> **À faire**:
(A) Selon l'extrait sur les rapports entre bru et belle-mère, que désigne la réfraction en physique ?
(B) Restituez mot pour mot le passage de l'extrait sur la bru et la belle-mère, de « Chapitre IV : La » à « telle la sorcellerie. ».

Chapitre IV : La réfraction des rapports sociaux
au sein du couple.
En physique, la réfraction désigne ce
phénomène qui consiste en la déviation d'un rayon
lumineux, d'une onde électromagnétique qui passe d'un milieu
à un autre. De même, en sociologie, le phénomène de
la réfraction peut s'observer en ce sens qu'il s'agit de la
répercussion d'un fait social au sein d'un groupe. En fait, il est
question ici d'étudier les possibles conséquences des rapports
conflictuels entre la belle-mère et la bru dans la famille d'abord, au
sein du couple ensuite.
Section 1 :L'instabilité du couple et le recours
à différentes pratiques telle la sorcellerie.
Les rapports conflictuels entre bru et belle-mère ont
un effet au sein du couple ; qui lui, engendra l'instabilité des
conjoints car les brus se plaignent de la relation invivable avec leurs
belles-mères pour certaines ; et pour d'autres, elles changent
d'attitude vis-à-vis de leurs maris. Celui-ci (fils/époux) aimant
les deux femmes, ne sachant quoi faire, en souffre de ce manque d'amour entre
ces deux acteurs.
L'instabilité dans le couple peut dépendre de
plusieurs facteurs ; entre autre, le manque de respect entre les deux acteurs
qui peut surgir devant le fils pour l'une, le mari pour l'autre. Face à
ce problème, le fils peut se dire qu'elles n'ont qu'à trouver un
terrain d'entente elles-mêmes. En ce qui concerne la maman, elle se dira
probablement que le fils approuve ce que sa femme fait car si son fils n'avait
pas choisi cette femme, elle ne serait pas aujourd'hui dans cette situation.
Soit ce sont les disputes considérables entre époux qui peuvent
surgir car il (le mari) ne voudra pas que son épouse puisse importuner
sa maman. Cette situation d'incompréhension
peut aboutir au divorce pour celles (les brus) qui sont
mariées ou l'abandon du foyer par les brus ; trouvant inacceptable et
difficile cette cohabitation.
En outre, la violence symbolique des rapports conflictuels
entre la bru et la belle-mère et le manque de compréhension entre
la bru, la belle-mère et le mari/le fils créent le doute dans le
foyer et peuvent pousser à l'infidélité. Ainsi, le doute
et la suspicion engendrent un climat de malaise, d'instabilité
préjudiciable à tous. Certaines personnes seront heureuses,
d'autres non comme les enfants par exemple. D'où cette question,
à qui profite cette instabilité dans le couple ?

> **Lignes**:
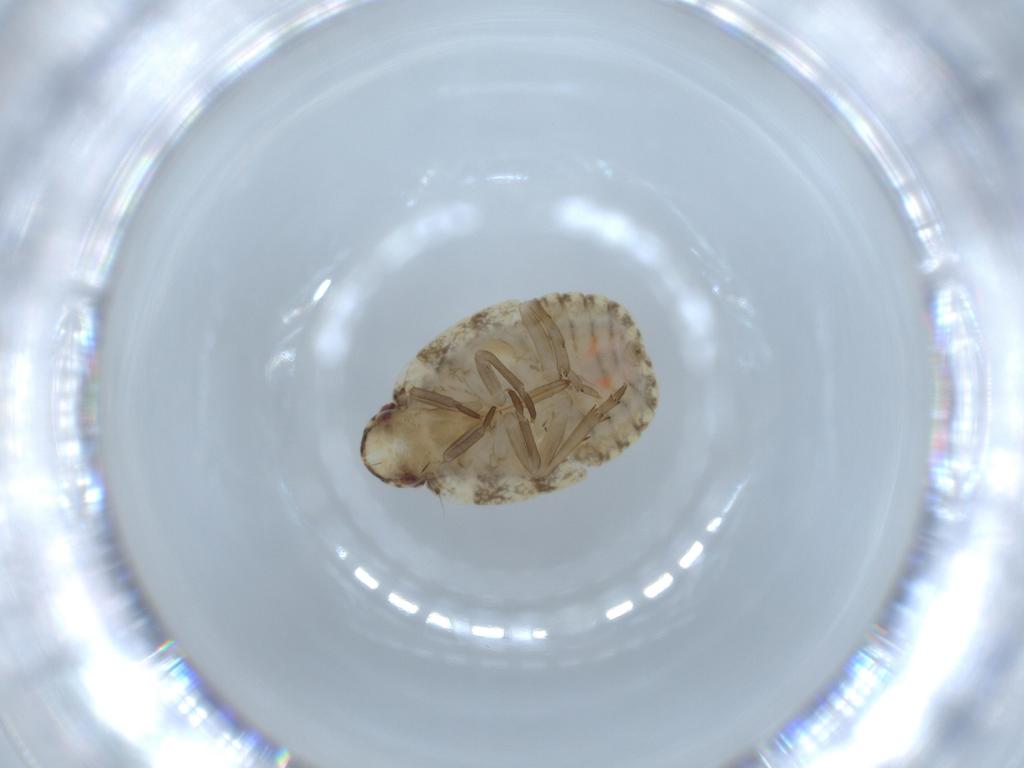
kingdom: Animalia
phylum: Arthropoda
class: Insecta
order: Hemiptera
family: Flatidae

> **Réponses par tâche**:
(A) Le phénomène de déviation d'un rayon lumineux, d'une onde électromagnétique qui passe d'un milieu à un autre.

(B)
Chapitre IV : La réfraction des rapports sociaux
au sein du couple.
En physique, la réfraction désigne ce
phénomène qui consiste en la déviation d'un rayon
lumineux, d'une onde électromagnétique qui passe d'un milieu
à un autre. De même, en sociologie, le phénomène de
la réfraction peut s'observer en ce sens qu'il s'agit de la
répercussion d'un fait social au sein d'un groupe. En fait, il est
question ici d'étudier les possibles conséquences des rapports
conflictuels entre la belle-mère et la bru dans la famille d'abord, au
sein du couple ensuite.
Section 1 :L'instabilité du couple et le recours
à différentes pratiques telle la sorcellerie.